## Required work
Copy out the records from their first line through the line that contains "genus: Struthiopteris". Keep each line unchanged.

## Stored entries
****************
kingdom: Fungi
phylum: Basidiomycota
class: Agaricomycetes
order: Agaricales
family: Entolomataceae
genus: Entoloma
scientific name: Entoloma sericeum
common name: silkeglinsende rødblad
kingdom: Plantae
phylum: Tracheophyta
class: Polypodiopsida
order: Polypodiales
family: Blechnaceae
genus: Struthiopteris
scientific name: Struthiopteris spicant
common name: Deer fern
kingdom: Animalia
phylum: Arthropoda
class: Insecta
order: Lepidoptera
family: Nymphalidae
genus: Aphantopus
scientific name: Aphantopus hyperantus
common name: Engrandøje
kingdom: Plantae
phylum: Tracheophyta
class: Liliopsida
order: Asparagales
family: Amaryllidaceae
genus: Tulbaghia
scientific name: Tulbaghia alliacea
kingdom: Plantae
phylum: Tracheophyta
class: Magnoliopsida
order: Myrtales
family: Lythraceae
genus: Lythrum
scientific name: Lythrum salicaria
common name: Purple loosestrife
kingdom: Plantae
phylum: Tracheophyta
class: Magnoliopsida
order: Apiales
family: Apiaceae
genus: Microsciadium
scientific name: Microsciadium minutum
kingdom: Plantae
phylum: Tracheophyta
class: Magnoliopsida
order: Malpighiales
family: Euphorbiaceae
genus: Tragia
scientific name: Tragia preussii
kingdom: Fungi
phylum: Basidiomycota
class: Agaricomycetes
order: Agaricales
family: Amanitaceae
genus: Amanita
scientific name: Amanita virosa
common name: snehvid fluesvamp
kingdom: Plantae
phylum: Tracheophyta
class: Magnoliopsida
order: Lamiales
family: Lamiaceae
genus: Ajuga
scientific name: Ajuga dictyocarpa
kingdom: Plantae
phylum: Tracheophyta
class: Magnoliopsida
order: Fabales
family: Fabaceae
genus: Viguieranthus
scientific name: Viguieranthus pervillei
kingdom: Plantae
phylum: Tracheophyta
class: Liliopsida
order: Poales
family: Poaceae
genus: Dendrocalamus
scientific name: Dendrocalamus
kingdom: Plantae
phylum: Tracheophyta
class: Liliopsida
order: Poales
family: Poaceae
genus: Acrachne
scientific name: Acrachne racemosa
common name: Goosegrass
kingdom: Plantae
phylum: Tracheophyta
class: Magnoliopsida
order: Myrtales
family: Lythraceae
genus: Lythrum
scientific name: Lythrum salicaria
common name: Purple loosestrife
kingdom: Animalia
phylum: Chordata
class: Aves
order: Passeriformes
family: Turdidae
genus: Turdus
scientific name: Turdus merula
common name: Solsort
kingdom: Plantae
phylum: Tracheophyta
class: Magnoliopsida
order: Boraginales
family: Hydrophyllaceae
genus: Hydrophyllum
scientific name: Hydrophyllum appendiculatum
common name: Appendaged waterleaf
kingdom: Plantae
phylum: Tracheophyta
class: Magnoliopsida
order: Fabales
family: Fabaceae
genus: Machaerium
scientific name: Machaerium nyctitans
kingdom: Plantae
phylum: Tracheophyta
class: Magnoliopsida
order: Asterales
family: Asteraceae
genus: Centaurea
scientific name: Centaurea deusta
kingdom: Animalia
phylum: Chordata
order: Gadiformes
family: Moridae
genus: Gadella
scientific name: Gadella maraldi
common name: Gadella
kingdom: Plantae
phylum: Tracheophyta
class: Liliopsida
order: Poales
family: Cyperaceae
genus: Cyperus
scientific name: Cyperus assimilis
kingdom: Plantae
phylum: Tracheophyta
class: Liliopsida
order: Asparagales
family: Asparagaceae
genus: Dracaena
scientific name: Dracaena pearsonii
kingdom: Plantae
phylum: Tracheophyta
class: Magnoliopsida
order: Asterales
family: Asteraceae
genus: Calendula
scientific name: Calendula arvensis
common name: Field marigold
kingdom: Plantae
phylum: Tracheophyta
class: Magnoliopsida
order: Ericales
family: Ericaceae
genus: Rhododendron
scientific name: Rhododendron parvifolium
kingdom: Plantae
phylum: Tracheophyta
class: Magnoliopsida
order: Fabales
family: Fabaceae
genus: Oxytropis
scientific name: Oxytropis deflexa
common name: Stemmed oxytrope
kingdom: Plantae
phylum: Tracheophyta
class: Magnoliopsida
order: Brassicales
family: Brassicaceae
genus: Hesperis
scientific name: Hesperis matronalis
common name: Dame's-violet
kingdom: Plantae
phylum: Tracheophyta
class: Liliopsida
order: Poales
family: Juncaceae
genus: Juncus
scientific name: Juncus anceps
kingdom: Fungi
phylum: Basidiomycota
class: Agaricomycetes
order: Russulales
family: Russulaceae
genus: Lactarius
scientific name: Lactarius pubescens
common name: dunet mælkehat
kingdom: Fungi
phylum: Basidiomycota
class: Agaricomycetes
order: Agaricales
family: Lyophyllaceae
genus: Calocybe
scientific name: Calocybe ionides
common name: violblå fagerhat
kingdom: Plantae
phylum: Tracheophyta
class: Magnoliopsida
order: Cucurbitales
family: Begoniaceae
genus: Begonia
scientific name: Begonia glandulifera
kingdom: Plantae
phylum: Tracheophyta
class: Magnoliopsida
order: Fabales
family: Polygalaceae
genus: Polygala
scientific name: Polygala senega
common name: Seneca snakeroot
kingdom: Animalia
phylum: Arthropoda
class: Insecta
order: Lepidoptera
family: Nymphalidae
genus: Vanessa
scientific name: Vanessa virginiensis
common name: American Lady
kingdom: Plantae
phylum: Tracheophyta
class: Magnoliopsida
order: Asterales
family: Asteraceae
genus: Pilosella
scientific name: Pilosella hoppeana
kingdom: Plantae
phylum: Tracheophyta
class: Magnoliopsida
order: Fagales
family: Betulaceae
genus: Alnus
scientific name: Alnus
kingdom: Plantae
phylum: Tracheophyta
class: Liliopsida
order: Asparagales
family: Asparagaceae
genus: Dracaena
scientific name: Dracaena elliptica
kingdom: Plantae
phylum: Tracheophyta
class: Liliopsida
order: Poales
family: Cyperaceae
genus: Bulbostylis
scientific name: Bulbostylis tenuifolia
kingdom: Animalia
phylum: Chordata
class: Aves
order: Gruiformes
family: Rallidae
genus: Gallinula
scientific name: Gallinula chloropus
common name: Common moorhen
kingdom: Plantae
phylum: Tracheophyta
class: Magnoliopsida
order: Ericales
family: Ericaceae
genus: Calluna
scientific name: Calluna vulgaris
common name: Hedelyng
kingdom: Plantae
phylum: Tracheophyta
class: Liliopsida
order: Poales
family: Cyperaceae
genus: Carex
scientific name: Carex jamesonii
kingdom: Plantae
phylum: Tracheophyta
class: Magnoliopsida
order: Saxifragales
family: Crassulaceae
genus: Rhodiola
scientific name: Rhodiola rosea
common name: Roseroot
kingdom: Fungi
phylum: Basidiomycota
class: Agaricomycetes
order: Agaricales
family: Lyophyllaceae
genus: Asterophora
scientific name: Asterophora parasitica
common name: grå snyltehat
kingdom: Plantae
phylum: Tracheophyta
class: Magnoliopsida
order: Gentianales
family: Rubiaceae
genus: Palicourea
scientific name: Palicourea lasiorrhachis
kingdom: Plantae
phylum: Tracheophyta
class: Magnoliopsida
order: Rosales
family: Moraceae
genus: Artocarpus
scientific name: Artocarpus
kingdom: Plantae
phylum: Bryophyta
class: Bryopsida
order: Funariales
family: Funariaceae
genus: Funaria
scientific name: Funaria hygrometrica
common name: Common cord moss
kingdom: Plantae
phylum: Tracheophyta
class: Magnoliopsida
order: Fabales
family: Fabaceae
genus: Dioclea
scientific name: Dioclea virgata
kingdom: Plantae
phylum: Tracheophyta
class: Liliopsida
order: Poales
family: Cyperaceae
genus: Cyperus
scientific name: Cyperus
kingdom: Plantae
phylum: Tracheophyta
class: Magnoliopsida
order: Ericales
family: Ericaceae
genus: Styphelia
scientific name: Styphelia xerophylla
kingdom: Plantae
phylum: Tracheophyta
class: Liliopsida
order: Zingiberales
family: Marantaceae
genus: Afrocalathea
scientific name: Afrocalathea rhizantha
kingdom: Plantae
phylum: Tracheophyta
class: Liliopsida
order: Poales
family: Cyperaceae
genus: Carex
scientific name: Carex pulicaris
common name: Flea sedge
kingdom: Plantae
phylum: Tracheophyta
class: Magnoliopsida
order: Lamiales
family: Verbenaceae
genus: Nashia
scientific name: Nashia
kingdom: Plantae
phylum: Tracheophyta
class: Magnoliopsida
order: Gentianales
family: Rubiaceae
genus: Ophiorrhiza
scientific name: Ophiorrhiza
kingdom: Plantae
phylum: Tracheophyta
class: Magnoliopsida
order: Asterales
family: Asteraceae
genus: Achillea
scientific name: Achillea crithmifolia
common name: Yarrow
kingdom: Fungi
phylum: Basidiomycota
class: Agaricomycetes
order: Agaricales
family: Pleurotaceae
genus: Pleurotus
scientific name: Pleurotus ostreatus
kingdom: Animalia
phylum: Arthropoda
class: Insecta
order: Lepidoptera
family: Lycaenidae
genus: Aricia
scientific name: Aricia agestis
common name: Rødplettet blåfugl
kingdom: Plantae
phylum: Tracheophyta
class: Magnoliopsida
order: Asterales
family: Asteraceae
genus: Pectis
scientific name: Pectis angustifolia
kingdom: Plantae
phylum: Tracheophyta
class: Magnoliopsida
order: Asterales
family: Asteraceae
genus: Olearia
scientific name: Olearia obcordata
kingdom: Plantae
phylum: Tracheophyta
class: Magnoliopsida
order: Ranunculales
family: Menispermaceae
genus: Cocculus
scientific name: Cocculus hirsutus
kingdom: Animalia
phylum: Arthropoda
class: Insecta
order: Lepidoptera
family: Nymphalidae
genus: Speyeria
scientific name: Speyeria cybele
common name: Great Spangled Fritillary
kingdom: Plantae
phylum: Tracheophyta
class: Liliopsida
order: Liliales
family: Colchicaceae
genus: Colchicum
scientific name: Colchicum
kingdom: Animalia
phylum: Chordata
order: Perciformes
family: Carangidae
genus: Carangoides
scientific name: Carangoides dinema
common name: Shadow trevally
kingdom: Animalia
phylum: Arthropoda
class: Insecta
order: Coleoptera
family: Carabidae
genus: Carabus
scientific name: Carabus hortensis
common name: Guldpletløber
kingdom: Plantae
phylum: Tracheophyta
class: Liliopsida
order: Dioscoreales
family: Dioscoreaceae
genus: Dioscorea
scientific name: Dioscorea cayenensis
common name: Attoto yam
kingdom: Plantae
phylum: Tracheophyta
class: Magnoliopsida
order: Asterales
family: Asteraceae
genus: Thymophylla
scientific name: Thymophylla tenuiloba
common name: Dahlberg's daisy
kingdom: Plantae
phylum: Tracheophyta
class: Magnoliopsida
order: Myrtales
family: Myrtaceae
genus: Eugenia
****************
## Result for this exercise
kingdom: Fungi
phylum: Basidiomycota
class: Agaricomycetes
order: Agaricales
family: Entolomataceae
genus: Entoloma
scientific name: Entoloma sericeum
common name: silkeglinsende rødblad
kingdom: Plantae
phylum: Tracheophyta
class: Polypodiopsida
order: Polypodiales
family: Blechnaceae
genus: Struthiopteris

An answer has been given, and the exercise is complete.